The fast growing plant switchgrass has been heralded as the next generation of biofuel stock. Unlike fertilizer-dependent corn, researchers say it’s highly efficient to grow the grass and process it into ethanol. But a new study suggests that there’s an even better use for switchgrass and other plants. Rather than turning them into ethanol to fill the gas tanks of cars, plants should be burned in power plants to generate “bioelectricity,” which can power electric cars. [...] A bioelectric future for transportation would require a wide-spread adoption of electric cars, which are still very far from the automobile showrooms. But Campbell says that this is the perfect moment to make decisions about how to keep people moving in the 21st century, before all the ethanol plants and pipelines are built.

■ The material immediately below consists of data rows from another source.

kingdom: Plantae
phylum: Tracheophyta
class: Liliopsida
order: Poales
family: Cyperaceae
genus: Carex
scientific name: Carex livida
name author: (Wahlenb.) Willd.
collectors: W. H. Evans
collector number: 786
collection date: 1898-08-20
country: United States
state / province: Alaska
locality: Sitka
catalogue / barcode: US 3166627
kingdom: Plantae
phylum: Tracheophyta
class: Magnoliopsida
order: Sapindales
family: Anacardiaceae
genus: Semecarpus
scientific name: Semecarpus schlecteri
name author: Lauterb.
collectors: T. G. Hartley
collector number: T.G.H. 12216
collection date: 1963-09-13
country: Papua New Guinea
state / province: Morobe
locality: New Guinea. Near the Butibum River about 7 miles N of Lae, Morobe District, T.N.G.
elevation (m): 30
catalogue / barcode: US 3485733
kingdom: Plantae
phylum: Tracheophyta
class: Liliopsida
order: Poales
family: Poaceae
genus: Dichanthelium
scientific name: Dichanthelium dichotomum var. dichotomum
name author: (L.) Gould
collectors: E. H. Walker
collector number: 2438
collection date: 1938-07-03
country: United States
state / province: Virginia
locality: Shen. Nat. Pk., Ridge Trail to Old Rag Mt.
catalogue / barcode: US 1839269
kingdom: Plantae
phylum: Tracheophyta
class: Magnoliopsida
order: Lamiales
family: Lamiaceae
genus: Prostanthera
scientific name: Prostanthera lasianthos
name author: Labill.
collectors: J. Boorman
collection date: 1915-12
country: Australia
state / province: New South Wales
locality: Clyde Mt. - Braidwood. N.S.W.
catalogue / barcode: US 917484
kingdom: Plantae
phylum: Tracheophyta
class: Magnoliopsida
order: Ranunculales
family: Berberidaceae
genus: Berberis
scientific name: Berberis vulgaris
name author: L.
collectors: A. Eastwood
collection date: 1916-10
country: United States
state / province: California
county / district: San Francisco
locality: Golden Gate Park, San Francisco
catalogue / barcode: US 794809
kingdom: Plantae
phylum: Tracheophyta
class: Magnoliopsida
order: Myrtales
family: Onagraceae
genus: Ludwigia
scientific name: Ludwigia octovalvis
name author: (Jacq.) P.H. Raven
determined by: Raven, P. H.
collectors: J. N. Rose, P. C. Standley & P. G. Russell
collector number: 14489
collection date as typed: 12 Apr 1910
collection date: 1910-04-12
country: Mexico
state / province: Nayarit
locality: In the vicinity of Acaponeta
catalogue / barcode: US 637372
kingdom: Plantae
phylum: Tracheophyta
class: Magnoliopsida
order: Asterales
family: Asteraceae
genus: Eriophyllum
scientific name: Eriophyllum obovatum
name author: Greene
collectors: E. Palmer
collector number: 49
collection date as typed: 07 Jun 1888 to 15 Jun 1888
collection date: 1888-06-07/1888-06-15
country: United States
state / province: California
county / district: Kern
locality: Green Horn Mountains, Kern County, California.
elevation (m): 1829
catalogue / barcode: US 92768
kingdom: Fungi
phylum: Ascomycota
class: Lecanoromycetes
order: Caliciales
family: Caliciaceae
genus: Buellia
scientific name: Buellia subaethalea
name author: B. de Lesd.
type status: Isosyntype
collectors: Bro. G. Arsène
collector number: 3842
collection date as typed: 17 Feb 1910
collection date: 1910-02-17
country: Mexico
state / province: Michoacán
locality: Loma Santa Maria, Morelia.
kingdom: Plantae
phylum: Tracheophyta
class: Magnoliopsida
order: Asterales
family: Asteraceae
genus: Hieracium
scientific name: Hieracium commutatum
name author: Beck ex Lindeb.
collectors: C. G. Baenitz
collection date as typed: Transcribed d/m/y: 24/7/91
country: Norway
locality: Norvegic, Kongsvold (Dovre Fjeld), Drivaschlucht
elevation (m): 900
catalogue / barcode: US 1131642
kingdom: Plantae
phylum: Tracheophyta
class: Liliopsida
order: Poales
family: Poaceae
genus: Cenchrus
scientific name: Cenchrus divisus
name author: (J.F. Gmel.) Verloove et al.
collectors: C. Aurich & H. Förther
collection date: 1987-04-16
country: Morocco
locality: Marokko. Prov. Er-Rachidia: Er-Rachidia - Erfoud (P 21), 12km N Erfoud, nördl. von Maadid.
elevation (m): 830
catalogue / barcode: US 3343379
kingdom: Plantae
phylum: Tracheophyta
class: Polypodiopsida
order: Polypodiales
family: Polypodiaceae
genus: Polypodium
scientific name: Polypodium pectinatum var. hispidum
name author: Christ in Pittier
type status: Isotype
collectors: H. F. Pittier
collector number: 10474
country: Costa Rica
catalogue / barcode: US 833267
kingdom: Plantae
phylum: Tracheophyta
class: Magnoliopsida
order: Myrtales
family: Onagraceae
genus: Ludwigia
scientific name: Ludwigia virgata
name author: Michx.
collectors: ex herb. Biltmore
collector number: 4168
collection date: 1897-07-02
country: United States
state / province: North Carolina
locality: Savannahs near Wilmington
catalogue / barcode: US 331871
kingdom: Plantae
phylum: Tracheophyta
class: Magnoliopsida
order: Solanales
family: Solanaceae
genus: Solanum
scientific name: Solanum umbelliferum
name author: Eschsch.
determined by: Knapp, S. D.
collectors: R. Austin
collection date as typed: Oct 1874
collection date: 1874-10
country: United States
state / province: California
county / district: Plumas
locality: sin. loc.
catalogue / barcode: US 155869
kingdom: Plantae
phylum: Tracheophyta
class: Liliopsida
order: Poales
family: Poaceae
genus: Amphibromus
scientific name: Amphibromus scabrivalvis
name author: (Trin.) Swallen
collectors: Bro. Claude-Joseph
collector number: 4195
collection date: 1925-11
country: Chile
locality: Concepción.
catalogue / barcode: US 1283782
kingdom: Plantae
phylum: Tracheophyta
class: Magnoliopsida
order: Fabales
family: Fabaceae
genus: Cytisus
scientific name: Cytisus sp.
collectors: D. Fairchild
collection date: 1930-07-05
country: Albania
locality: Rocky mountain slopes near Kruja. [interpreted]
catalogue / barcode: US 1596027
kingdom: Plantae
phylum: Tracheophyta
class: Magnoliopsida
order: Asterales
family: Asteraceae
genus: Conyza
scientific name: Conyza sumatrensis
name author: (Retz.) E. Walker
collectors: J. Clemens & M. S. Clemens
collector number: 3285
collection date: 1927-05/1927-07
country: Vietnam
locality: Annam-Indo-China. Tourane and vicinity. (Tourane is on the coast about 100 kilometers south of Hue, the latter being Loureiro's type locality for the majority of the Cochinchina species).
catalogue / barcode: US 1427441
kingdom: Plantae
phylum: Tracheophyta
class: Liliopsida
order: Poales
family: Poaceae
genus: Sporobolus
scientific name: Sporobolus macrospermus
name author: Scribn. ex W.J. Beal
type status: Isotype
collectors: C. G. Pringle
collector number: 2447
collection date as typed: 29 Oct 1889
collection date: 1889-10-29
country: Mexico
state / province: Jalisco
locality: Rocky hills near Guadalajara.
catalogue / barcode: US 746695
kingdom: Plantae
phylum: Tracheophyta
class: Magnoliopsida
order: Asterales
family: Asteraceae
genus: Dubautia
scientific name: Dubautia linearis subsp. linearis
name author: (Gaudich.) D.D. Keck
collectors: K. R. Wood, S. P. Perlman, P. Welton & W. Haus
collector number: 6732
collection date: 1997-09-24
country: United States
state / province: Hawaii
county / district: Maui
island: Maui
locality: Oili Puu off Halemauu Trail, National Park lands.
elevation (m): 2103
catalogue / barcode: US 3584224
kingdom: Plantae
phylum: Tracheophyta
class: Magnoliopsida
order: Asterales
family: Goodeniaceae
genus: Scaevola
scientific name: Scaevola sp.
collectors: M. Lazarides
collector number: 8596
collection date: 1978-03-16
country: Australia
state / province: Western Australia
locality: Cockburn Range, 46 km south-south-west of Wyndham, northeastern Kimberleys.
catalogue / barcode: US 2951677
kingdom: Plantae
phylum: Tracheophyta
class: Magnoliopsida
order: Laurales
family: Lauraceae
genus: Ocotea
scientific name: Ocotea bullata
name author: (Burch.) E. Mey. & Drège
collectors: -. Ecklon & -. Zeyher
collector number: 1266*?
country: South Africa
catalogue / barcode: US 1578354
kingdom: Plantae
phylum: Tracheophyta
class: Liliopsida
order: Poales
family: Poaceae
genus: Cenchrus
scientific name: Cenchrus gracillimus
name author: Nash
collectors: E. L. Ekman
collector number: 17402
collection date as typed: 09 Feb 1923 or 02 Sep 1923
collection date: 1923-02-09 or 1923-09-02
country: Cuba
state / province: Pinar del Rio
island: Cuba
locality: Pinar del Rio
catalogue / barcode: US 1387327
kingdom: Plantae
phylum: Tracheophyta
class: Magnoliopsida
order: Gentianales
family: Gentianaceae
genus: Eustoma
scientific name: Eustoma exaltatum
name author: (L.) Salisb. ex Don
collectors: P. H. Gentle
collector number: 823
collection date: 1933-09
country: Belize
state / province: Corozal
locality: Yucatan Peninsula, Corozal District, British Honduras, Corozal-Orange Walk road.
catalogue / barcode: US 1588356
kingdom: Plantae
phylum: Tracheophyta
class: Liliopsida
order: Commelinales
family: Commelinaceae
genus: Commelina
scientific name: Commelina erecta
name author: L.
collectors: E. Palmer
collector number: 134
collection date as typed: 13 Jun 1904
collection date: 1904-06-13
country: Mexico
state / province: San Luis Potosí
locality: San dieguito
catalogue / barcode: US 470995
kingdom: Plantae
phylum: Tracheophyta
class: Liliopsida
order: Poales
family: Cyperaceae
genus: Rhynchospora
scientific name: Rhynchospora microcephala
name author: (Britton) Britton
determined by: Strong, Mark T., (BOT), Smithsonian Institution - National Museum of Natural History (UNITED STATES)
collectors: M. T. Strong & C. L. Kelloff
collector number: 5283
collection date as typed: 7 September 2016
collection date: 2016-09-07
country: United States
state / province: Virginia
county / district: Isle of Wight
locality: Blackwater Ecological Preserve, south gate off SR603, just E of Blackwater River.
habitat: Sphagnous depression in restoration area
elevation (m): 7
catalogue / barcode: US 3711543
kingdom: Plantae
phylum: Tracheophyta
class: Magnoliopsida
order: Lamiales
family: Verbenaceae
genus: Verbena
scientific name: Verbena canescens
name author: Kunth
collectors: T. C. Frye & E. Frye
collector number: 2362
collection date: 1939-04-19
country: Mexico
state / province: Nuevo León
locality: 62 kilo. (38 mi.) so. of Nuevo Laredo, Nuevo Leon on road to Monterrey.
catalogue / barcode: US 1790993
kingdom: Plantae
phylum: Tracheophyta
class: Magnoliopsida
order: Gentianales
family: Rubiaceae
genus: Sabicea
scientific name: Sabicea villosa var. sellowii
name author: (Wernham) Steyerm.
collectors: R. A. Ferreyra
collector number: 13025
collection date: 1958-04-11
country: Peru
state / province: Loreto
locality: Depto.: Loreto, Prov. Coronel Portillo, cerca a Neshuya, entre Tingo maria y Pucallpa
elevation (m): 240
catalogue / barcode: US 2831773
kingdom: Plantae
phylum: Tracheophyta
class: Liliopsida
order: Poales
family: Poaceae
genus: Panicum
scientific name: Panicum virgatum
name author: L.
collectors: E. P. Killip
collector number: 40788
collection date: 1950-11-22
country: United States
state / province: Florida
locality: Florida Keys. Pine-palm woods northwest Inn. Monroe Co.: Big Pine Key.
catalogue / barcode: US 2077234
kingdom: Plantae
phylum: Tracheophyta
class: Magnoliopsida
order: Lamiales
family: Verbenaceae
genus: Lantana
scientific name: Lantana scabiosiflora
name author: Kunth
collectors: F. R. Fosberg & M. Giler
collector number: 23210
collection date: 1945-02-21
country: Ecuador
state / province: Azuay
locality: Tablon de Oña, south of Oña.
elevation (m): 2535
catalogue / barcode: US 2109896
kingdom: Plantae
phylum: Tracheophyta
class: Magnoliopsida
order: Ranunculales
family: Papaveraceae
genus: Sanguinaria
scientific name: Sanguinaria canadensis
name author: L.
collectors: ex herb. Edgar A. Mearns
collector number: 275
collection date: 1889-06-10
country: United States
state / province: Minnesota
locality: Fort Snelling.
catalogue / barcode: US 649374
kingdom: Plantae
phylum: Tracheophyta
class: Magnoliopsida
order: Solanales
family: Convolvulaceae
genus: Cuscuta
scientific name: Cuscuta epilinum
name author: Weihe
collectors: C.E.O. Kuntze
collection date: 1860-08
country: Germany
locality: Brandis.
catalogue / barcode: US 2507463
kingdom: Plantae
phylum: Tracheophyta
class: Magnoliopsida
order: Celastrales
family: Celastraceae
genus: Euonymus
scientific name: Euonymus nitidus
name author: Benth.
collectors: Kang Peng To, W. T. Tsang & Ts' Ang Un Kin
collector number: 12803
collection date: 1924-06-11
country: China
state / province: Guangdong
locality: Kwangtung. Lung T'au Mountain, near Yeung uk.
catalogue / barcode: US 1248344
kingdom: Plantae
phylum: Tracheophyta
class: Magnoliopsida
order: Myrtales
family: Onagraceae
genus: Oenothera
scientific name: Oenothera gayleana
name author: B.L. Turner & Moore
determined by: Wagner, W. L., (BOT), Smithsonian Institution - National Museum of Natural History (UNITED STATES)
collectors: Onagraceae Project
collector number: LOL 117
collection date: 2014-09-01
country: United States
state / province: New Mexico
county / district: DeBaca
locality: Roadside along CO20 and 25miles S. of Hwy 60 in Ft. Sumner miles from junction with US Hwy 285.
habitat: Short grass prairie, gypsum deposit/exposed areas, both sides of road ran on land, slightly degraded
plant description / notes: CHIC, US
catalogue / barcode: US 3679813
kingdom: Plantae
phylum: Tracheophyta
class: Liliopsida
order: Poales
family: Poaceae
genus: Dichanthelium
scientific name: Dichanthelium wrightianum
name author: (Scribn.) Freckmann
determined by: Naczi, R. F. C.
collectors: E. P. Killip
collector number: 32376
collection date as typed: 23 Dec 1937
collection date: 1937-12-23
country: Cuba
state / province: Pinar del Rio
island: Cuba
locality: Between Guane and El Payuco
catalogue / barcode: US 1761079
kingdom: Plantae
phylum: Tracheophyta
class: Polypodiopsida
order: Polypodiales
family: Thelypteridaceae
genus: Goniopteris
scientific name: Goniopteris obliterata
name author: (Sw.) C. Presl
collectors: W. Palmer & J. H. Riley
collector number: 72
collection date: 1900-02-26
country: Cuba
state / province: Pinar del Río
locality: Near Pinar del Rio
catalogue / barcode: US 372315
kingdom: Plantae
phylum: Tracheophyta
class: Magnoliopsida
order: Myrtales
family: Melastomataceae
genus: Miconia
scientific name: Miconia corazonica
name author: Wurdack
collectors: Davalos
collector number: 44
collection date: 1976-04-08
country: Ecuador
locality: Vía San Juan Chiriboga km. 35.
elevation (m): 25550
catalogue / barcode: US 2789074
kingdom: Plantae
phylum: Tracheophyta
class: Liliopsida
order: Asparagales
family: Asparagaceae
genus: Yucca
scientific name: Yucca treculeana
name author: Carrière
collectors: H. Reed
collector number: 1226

Biomass, even though it releases CO2 when burned, overall produces less carbon dioxide than do fossil fuels because plants grown to replenish the resource are assumed to reabsorb those emissions. Capture those combustion emissions instead and sequester them underground, and it would “result in a carbon-negative energy source that removes CO2 from the atmosphere”.
2 comments:
Considering that eco-technology like this has already been facilitated and put to good use by Brazil, it wouldn't surprise me if they beat the US to that mark as well. See related story here: http://news.bbc.co.uk/2/hi/business/4715332.stm
America should fashion its fuel industry similarly to Brazil and we might actually turn things around here on more levels than one. ;)
Thanks for the comment and sharing the linK> It is true that many "developing" countries have actually employed eco-friendly technologies long before the developed ones even thought of doing so. Lets hope every person on this planet realises and takes up their responsibility towards Earth.